The revelations are just a few of the findings from a report titled Benchmarking Air Emissions of the 100 Largest Electric Power Producers in the United States, which was authored by M.J. Bradley & Associates and released this week. The benchmarking analysis is a collaborative effort among Ceres; Bank of America; power producers Entergy and Exelon; and the Natural Resources Defense Council (NRDC). The latest analysis is the 15th such report released since 1997.
“As harmful emissions from the U.S. power sector continue to decline, it’s clear that policy solutions, market forces, company leadership, and stakeholder engagement are successfully driving the clean energy transition,” Starla Yeh, director of the Policy Analysis Group of the Climate and Clean Energy program at NRDC, said in a news release accompanying the report.
Notably, there was one recent exception to the downward trend in emissions. Power sector releases of CO2 increased 1% between 2017 and 2018. “The sector must ensure it recovers the ground it lost in 2018 with consistent and steep reductions in climate and air pollution over the coming decades in order to do its part in meeting domestic and global decarbonization goals,” Yeh added. Still, CO2 emissions have decreased 25% since peaking in 2007, even as U.S. gross domestic product—a measure of the total value of goods produced and services provided in the country—grew more than 35% over the same period.
The report says electricity accounted for almost 40% of primary energy use in the U.S. in 2018, and its share of energy supply is expected to increase in the coming decades with the electrification of transportation and other end-uses.
“As the benchmark analysis continues to make clear, we must increase corporate ambition and find solutions to transform the power sector at a scope and scale that matches the climate crisis,” said Dan Bakal, senior director of electric power at Ceres—a nonprofit organization focused on sustainability.
Interestingly, there is wide variability in carbon emission rates among U.S. power producers. Five of the 20 largest generators emit more than 1,500 lb of CO2/MWh while five others emit less than 650 lb of CO2/MWh.

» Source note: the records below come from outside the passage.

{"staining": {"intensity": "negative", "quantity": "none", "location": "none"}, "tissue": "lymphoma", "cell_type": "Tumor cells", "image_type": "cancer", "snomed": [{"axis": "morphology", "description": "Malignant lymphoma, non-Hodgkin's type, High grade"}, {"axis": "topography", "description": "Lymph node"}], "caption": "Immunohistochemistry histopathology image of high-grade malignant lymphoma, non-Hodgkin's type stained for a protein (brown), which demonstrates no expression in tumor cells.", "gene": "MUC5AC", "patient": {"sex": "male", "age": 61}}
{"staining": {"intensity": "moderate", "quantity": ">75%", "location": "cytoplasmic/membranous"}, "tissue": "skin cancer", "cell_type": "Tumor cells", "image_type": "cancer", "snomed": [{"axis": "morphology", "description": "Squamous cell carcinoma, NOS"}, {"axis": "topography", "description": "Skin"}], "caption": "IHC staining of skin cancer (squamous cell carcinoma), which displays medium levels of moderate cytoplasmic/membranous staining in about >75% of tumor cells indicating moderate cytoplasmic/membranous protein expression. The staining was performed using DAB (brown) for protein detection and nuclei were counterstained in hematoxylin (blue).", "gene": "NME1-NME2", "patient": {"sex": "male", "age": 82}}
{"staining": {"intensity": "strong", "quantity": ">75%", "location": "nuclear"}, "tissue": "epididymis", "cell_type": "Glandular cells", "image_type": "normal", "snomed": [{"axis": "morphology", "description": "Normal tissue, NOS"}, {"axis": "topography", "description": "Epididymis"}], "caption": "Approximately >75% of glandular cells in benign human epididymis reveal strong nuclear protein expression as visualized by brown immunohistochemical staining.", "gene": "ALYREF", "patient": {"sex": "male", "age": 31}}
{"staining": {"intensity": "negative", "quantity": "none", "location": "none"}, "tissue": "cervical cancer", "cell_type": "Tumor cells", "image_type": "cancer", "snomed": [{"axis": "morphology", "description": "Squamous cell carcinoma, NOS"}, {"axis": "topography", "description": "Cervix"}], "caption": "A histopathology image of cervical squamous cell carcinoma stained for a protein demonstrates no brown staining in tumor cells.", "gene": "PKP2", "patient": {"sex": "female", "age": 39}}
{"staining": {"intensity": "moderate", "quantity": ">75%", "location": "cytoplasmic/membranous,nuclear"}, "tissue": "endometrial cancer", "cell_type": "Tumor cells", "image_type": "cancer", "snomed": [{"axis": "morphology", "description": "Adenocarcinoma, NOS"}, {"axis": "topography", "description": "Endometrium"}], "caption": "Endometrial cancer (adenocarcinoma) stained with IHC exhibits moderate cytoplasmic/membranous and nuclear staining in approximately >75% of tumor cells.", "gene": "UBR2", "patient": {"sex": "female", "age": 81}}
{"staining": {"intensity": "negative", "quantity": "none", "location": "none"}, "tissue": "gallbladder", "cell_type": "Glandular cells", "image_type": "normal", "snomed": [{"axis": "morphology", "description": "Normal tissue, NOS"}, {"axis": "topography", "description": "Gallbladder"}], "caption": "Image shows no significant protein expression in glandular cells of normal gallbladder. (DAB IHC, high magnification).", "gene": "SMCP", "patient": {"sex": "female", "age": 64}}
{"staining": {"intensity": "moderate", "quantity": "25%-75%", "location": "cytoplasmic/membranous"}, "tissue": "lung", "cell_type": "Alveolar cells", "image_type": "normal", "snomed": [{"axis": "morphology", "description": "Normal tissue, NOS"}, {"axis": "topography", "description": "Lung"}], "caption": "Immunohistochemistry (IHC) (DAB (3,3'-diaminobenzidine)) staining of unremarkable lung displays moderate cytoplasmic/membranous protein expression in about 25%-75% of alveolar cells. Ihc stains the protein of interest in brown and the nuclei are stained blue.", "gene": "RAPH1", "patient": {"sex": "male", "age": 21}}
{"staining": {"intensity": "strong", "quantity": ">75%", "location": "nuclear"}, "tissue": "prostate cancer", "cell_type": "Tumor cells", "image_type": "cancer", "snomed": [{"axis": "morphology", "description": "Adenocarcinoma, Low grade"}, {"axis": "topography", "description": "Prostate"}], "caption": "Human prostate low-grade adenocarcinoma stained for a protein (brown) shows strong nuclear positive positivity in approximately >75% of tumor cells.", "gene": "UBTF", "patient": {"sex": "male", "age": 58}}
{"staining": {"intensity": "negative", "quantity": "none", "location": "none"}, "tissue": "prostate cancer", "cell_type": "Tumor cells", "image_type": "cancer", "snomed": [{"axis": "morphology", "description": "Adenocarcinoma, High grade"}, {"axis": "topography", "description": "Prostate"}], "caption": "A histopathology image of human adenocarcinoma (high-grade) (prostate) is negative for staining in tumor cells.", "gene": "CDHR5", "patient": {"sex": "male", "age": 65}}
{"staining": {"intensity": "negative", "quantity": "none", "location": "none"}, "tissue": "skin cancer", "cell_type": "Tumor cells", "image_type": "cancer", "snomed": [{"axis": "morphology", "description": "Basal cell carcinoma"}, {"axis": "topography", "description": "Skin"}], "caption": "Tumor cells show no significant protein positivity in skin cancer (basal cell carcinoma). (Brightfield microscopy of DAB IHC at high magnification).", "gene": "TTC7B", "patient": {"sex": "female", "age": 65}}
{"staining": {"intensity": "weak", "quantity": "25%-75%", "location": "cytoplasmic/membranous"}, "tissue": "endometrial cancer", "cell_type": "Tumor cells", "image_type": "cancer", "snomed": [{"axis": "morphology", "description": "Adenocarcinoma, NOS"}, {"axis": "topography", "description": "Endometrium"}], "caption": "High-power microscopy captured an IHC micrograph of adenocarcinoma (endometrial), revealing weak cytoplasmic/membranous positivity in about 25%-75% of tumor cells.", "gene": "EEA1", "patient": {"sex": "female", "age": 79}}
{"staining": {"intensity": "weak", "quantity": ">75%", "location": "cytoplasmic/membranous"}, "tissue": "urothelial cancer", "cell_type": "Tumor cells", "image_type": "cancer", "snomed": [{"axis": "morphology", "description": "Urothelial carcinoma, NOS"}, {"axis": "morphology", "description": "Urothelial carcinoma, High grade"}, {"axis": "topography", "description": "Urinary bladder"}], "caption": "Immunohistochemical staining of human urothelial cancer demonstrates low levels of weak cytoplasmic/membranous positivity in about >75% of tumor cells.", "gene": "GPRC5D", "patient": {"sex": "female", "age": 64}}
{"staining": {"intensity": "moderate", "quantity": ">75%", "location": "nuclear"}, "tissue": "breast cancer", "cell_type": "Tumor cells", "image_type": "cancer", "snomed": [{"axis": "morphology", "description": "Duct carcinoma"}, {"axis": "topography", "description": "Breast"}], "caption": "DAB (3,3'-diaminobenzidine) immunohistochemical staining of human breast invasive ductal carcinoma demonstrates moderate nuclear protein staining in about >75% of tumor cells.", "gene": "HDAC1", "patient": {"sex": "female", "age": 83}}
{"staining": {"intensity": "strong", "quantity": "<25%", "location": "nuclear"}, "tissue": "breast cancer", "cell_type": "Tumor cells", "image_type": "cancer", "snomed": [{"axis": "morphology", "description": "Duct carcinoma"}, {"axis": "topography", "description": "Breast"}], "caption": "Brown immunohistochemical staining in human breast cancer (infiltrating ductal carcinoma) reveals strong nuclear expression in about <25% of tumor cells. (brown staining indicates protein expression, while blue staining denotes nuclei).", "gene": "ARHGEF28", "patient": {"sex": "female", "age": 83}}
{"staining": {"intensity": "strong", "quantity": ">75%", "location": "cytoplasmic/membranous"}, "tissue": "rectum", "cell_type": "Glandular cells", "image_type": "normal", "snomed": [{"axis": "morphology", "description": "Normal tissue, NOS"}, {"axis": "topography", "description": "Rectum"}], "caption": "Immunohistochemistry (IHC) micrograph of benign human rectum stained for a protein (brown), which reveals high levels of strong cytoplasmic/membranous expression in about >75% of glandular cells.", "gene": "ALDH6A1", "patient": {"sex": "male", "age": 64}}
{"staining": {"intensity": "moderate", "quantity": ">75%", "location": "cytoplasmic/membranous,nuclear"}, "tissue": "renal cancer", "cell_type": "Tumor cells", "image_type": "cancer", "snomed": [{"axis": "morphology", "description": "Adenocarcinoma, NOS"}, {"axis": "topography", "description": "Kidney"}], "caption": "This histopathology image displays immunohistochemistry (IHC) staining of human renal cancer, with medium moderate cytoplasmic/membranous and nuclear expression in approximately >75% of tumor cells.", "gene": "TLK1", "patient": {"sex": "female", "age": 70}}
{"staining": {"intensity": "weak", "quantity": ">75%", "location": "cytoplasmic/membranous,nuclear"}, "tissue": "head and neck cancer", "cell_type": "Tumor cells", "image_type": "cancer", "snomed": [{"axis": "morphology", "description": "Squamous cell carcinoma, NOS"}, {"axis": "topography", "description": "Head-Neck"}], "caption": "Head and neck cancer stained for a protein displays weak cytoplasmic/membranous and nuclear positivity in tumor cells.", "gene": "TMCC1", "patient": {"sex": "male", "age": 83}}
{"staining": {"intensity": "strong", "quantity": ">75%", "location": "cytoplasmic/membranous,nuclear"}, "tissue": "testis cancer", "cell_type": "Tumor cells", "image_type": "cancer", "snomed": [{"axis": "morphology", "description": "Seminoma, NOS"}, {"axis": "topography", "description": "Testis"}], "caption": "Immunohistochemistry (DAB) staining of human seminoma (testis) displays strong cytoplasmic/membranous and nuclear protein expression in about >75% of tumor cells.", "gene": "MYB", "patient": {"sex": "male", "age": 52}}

With its large nuclear fleet, Exelon emitted the least—107 lb of CO2/MWh (less than a quarter the amount of any other producer)—while, of the top 20 producers, Ameren was at the high end, emitting 1,696 lb of CO2/MWh.
“As the largest producer of zero-carbon energy in the United States, Exelon stands with the overwhelming majority of our customers who want cleaner air and affordable, reliable energy,” said Exelon Senior Vice President, Corporate Strategy and Chief Innovation and Sustainability Officer Chris Gould. “The valuable insights and analysis from this report will help us continue to drive the deep decarbonization necessary to address the climate crisis facing our customers and communities.”